Here is what you can't and should never do. Never, ever say to your teen;" I don't want you to, you are not allowed to go out with that person! Remember Romeo and Juliet, this is a set up for lying and sneaking behavior. The bottom line is you have no control over who they see. Unless you lock them in their room and home school them (only kidding, don't run out and buy a teaching manual), you no longer have control over their play dates. They see this person at school, after school and on weekends. Again unless you have a nanny cam attached to their person, there is no way of knowing when and if they are hanging around with this object of your disaffection. Also directly giving your assessment of this person to your teen can only serve to shut off communication rather than keep it open. If they know you already can't stand this person, why would they come to you if they actually need your advice or consolation. "I told you so's " do not contribute to open communication.

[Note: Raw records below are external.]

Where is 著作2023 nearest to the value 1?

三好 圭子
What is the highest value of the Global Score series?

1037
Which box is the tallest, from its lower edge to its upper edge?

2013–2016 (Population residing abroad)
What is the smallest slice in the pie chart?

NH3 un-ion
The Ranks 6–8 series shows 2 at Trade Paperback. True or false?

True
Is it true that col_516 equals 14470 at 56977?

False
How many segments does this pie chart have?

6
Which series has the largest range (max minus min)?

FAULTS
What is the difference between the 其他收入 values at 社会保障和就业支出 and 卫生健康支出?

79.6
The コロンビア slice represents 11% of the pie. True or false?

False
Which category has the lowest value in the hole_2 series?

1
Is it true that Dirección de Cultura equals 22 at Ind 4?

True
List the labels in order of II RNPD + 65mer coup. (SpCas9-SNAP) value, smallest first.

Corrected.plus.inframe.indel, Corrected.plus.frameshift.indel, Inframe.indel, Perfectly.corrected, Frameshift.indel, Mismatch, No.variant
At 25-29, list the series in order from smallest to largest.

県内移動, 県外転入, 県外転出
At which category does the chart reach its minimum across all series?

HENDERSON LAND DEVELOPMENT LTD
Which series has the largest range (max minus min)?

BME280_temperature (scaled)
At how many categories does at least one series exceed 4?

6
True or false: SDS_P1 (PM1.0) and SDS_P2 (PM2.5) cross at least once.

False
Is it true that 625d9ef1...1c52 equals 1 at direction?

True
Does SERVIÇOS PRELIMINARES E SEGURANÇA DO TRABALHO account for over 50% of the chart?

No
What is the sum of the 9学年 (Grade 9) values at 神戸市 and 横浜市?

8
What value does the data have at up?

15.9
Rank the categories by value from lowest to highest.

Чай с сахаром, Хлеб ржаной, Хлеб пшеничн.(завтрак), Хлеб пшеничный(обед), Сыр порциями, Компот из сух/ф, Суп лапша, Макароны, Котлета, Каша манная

Here is what you can do: You can use "I Get It" starters. Rather than directly expressing opinion start with something like this: "Honey, I can see why you like Romeo, he's a cutie, and funny, and a little bit wild. I get it, he's a fun guy. Tell me what you like about him. " Give her the opportunity to tell you about some of the things about this person you may not know. Maybe his standoffishness is shyness for example. When you ask open ended questions, you are showing real interest in the people that interest her, and also trying to find out what this relationship really means to her. Try not to be judgemental or critical, this will not serve you well. After she has shared something about Romeo, you can say " I am happy that you are hanging with someone that is making you happy, but what do you think I am worried about in your relationship with him?" Your daughter/son knows what you are worried about, but if they say it rather than you saying it, they will be less likely to get defensive and evasive. After they say all the things you would have said, you can say:"Yes I do worry about those things, what do you think you can do to make me feel OK about them, so that we don't need to fight so much about this? I love you, and I just want you to be safe, and do what you need to do to get on with your life."

Ultimately your kids want your approval. However if you push them into the corner by trying to control their natural impulses to stand on their own two feet they will let you know in a clear and direct manner to "stay out of my life". So the work here is to help them articulate what relationships mean to them. Relationships in adolescence are a training ground for relationships in adulthood, and experience in all kinds of relationships will serve them well in the future. They need your counsel not your control.